Russia is among the top nations in the production of MBTs. Russia's MoD announced the modernization of its fleet with the acquisition of the first batch of T-14 Armata along with T-15 and T-16 at the end of 2018. A small number of T-14 Armatas are currently in service in the Russian Army but the weapon is due to be deployed in greater numbers in the coming years. The T-14 Armata is designed to find a perfect balance between firepower, agility, and safety compared to all previous Russian-made MBTs. In addition to the launch of the T-14 Armata, the Russian Army is introducing numerous programs to update the older T-72B, T-80B / U, and T-90 MBTs.

China is one of the nations that has made the most advancements in its military modernization program in terms of the design and production of MBTs in recent years. The inspiration for Chinese technologies and innovations comes primarily from Russian vehicles, but also Western countries. China publicly announced in 2018 that a new Type 15 light/medium tank was ordered by the PLA. The vehicle was intended for operations of reconnaissance and infantry aid that can function in mountainous regions, forests, and river areas that are not accessible to heavier MBTs.

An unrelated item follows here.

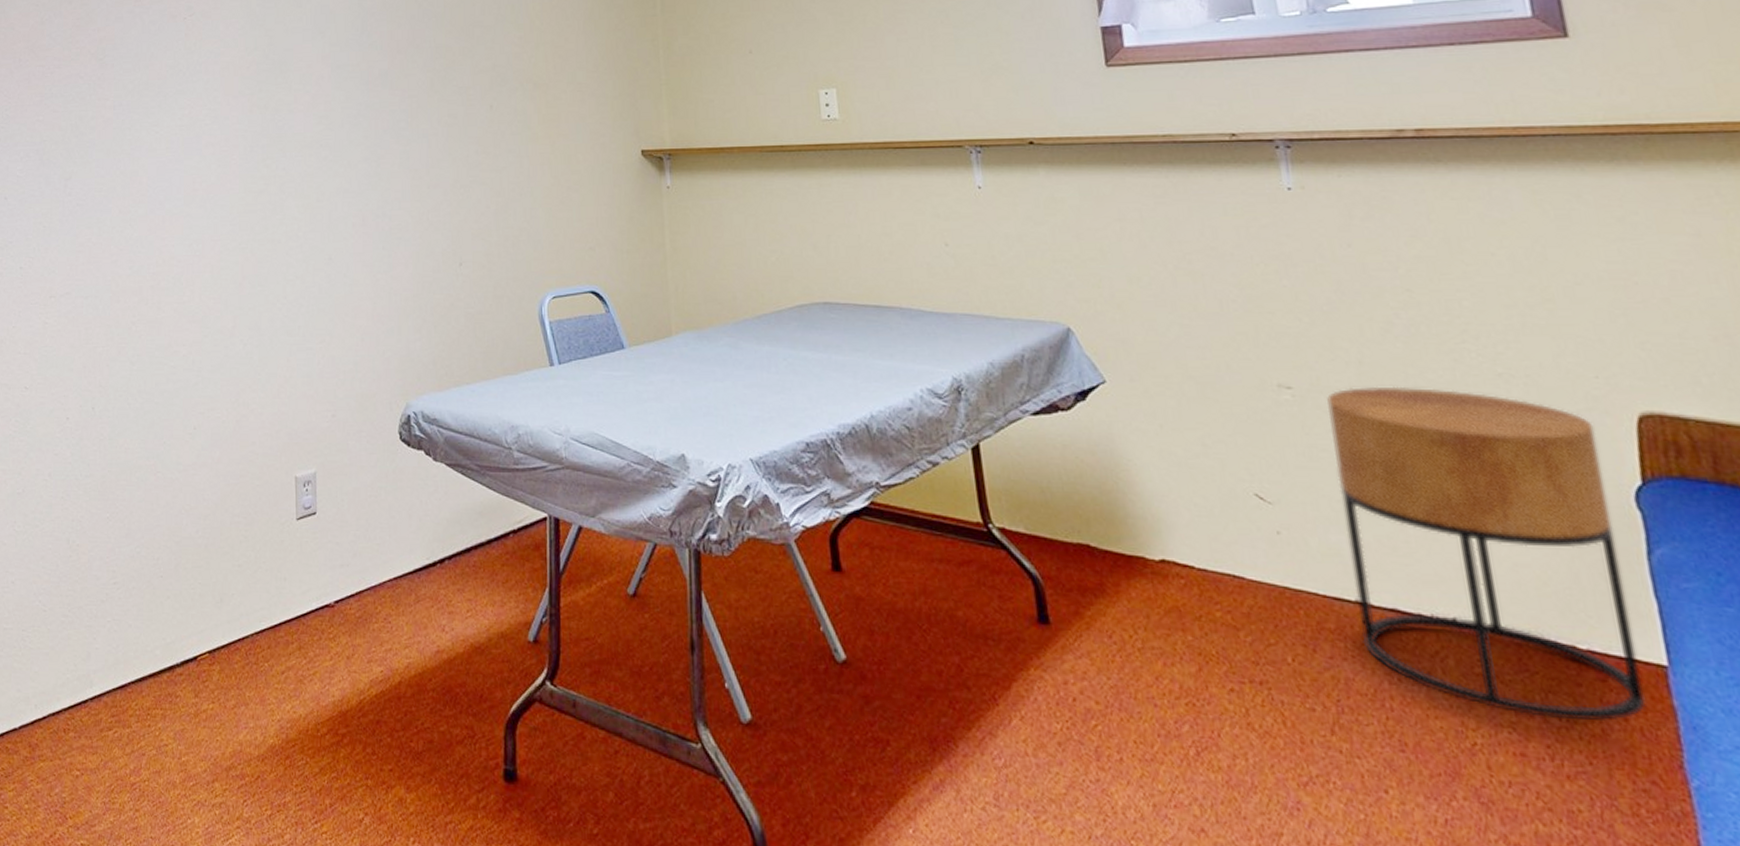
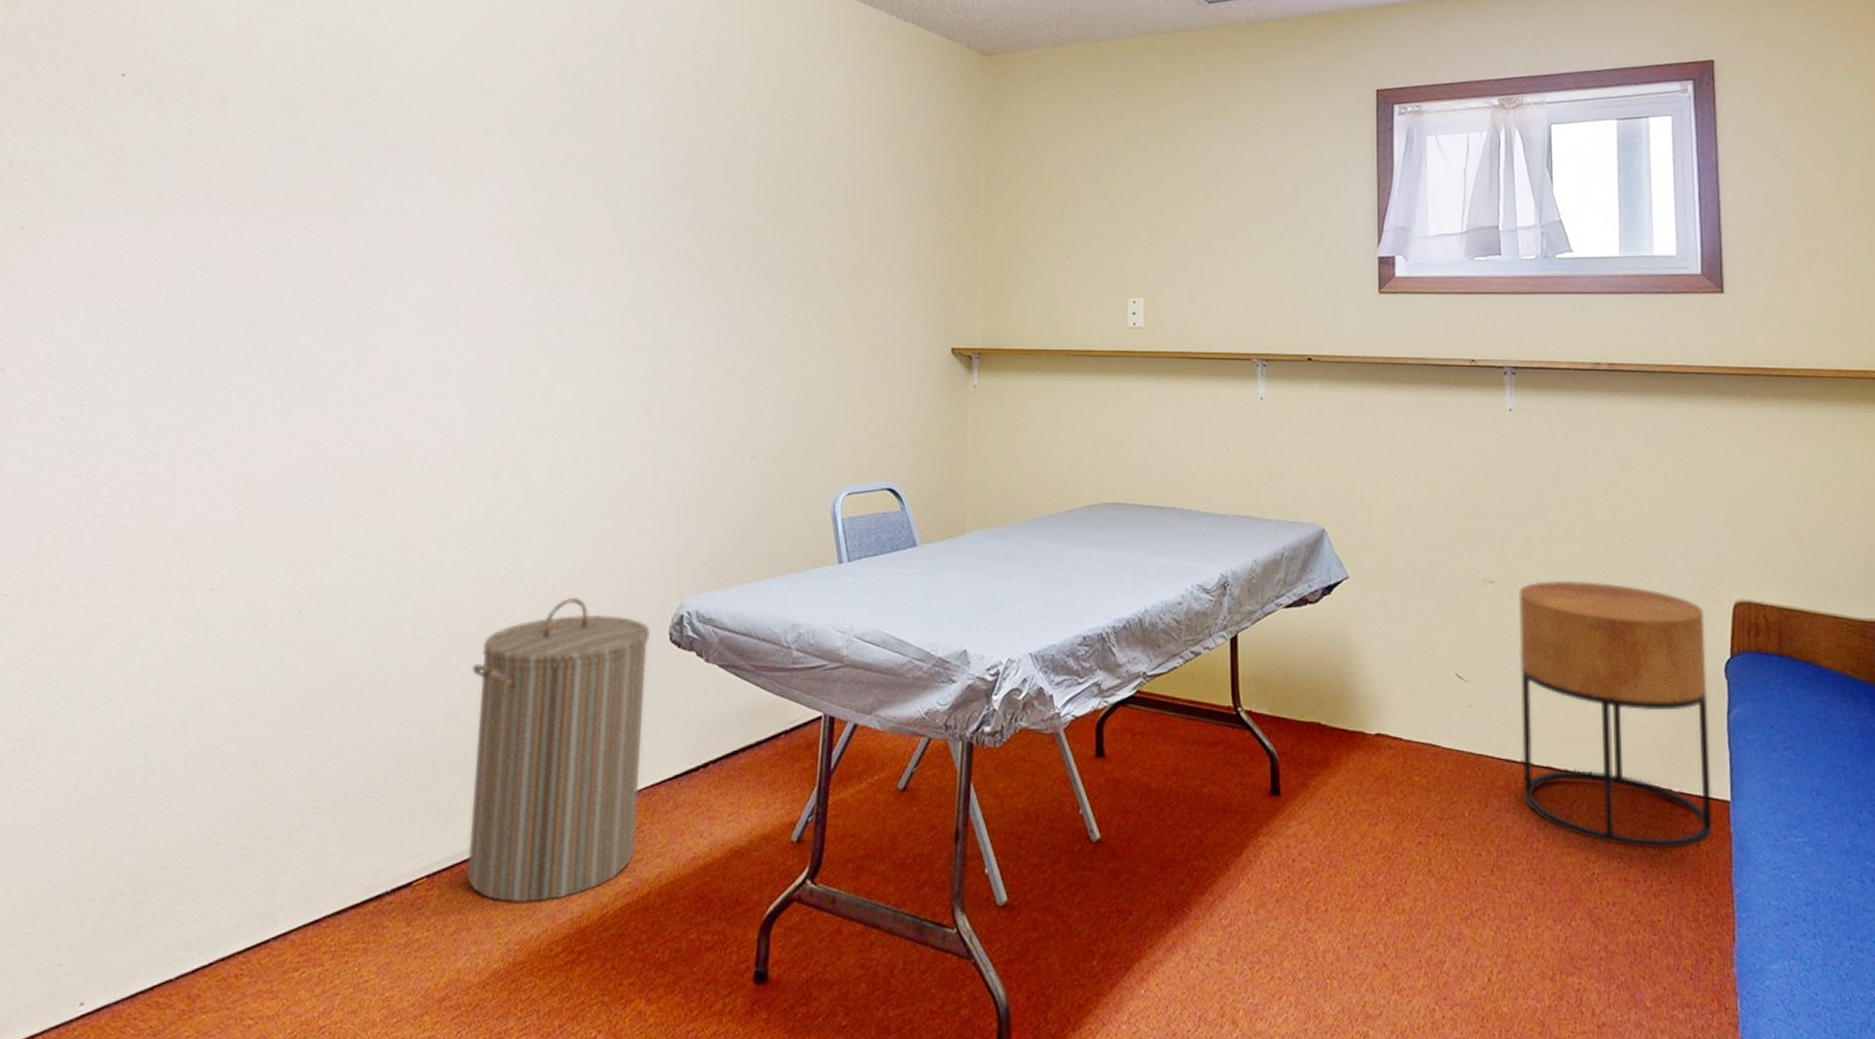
laundry hamper: none [232,397,385,685] -> present [466,597,651,903]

New developments are often related to the digital world, where numerous trends are under development at present. One of them is an on-board, completely digitalized cockpit with multiple wide screens displays to enable a 360-degree knowledge of the situation. The US and Germany are undertaking research projects on such a solution, while Israel is introducing Artificial Intelligence (AI) reasoning to the digitalized cockpit to reduce the crew workload as part of the CARMEL initiative. Improving on-board electronics also means better diagnostic systems, thereby increasing speed and accuracy of maintenance. New MBTs will rely more and more on vehicle electronics or vetronics. All MBTs will be equipped with Battle Management System (BMS), some already have this system, some would get them after upgrade programs. Also, vetronics is expected to be increasingly sophisticated. New generations of laser/radar systems would allow discovery and identification of enemies at 18/20 km range gaining time in operational theatres to face the threat properly.

The introduction of data-intensive applications and the technologies required for high-performance components of the next generation leads to a bright future for vetronics. If the military focuses on retaining existing projects, rather than carrying out new development systems, the vetronics industry is expected to be relatively steady. Today's designers of military equipment are charged with developing computer devices for vehicles that not only have to withstand the harshest environments in the world but also must survive combat demands for years to come.